About the Author(s)


Elizabeth Henning symbol
South Africa Research Chair: Integrated Studies of Learning Language, Science and Mathematics in the Primary School, Soweto Campus, University of Johannesburg, South Africa


Citation


Henning, E., 2017, ‘South African educational research journals’, South African Journal of Childhood Education 7(1), a605. https://doi.org/10.4102/sajce.v7i1.605

Editorial

South African educational research journals

Elizabeth Henning

Copyright: © 2017. The Author(s). Licensee: AOSIS.
This is an Open Access article distributed under the terms of the Creative Commons Attribution License, which permits unrestricted use, distribution, and reproduction in any medium, provided the original work is properly cited.

The South African educational research community consists of many branches, ranging from monitoring and evaluation (M&E) consultancies, non-governmental organisations, practitioners at schools and in the business community, the science councils, education departments, nationally and in the provinces, and academic researchers at higher education institutions across many faculties.

Some of the publications coming from ‘outside’ universities and science councils are categorised as ‘grey literature’, while others from the ‘scientific community’ are viewed as ‘real’ research literature. Technical reports, officially referred to as ‘grey literature’, contain important findings and often lift their authors’ h-index for alternative web visibility sky-high. I would plead for a shift in the definition of what counts as ‘real’ research, acknowledging the value of ‘evaluation research’, which has much to teach conventional ‘academic’ research in terms of design logic, just to mention one aspect.
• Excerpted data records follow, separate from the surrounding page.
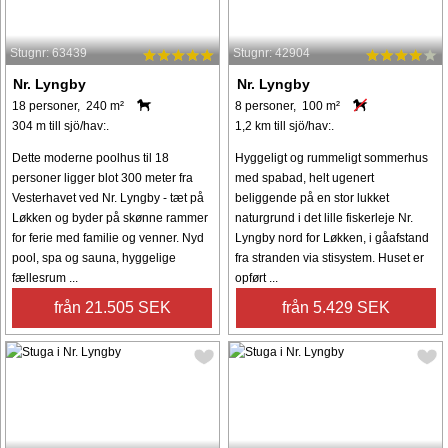
Stugnr: 63439
Stugnr: 42904
Nr. Lyngby
Nr. Lyngby
18 personer, 240 m²
8 personer, 100 m²
304 m till sjö/hav:.
1,2 km till sjö/hav:.
Dette moderne poolhus til 18
Hyggeligt og rummeligt sommerhus
personer ligger blot 300 meter fra
med spabad, helt ugenert
Vesterhavet ved Nr. Lyngby - tæt på
beliggende på en stor lukket
Løkken og byder på skønne rammer
naturgrund i det lille fiskerleje Nr.
for ferie med familie og venner. Nyd
Lyngby nord for Løkken, i gåafstand
pool, spa og sauna, hyggelige
fra stranden via stisystem. Huset er
fællesrum ...
opført ...
från 21.505 SEK
från 5.429 SEK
The distinction between ‘grey’ and ‘real’ has created, I would argue, a conundrum for young academics who also do work for consulting agencies while they teach at university. Most of the country’s new researchers labour on extended studies on a lonely and long journey, and only find a glimmer of visibility over a long time. Having been socialised into the academy in the conventional way, aiming to publish highly specialised work for an often small audience, new authors find it hard to achieve success along this route and opt for some M&E work experience. As editor I have seen this happening over time: firstly, while getting the journal Education as Change off the ground in 1997 and getting it listed in the Social Sciences Citation Index (ISI, then Thomsen Reuters, now Clarivate) and subsequently with the founding of the South African Journal of Childhood Education in 2011. Established authors know when to submit their research to the most suitable journal. New authors need to find their home space and it takes time. Many younger researchers also find a part-time niche in evaluation work, where they produce both ‘grey’ and ‘real’ research. My sense is that this is a powerful cocktail.

Looking at the current more than 80 manuscripts under review and the 24 published in SAJCE this year, I see a promising trend. The journal has built an identifiable authorship and a readership that are crucial in the knowledge-making project of childhood education as a science and as an endeavour of development. Our articles present the work of the professions serving education during childhood and include the helping professions – ranging from speech and audiology, autism, teacher education, teaching, learning, policymaking, curriculum design, parenting and many others. Our authors work hard during the review and production process and are always willing to revise and resubmit. Our reviewers patiently reread resubmitted manuscripts. Our publisher works consistently to get the optimal article published online. What is more, the journal has led the way in open access education journals in South Africa.

We hope that when Clarivate evaluates the journal from 2018 onwards we will move from Emerging Sources Citation Index (ESCI) status to a journal worth listing in the Social Sciences Citation Index with a (even humble) beginning impact factor. We hope that our articles will achieve SCOPUS status with Elsevier. We also hope that our reviewer base will increase and continue to assist us in building knowledge and that the current (and future) indexing will add to the growth of a journal that is filling a very specific niche: publishing research and increasing knowledge about children in a generation when we will need much new knowledge. At the same time, we will also have to refine and redefine theories about learning and also about teaching as well as the role of screens in children’s lives.

We will also make a big effort to assist authors of the ‘grey’ literature to convert their very important work to academic work. Lastly, we hope that current large-scale, early grades intervention studies of the Department if Basic Education will yield research articles that will fill many pages of this journal.

Reviewer and editing workshops will be conducted at the Centre for Education Practice Research at University of Johannesburg in 2018.

Announcements to follow in SAJCE.

Acknowledgments

We would like to acknowledge the grant of the Department of Higher Education, from whom we receive 50% of the publication and production cost of the journal through a Teaching and Learning Development Capacity Improvement Programme grant (2016–2020).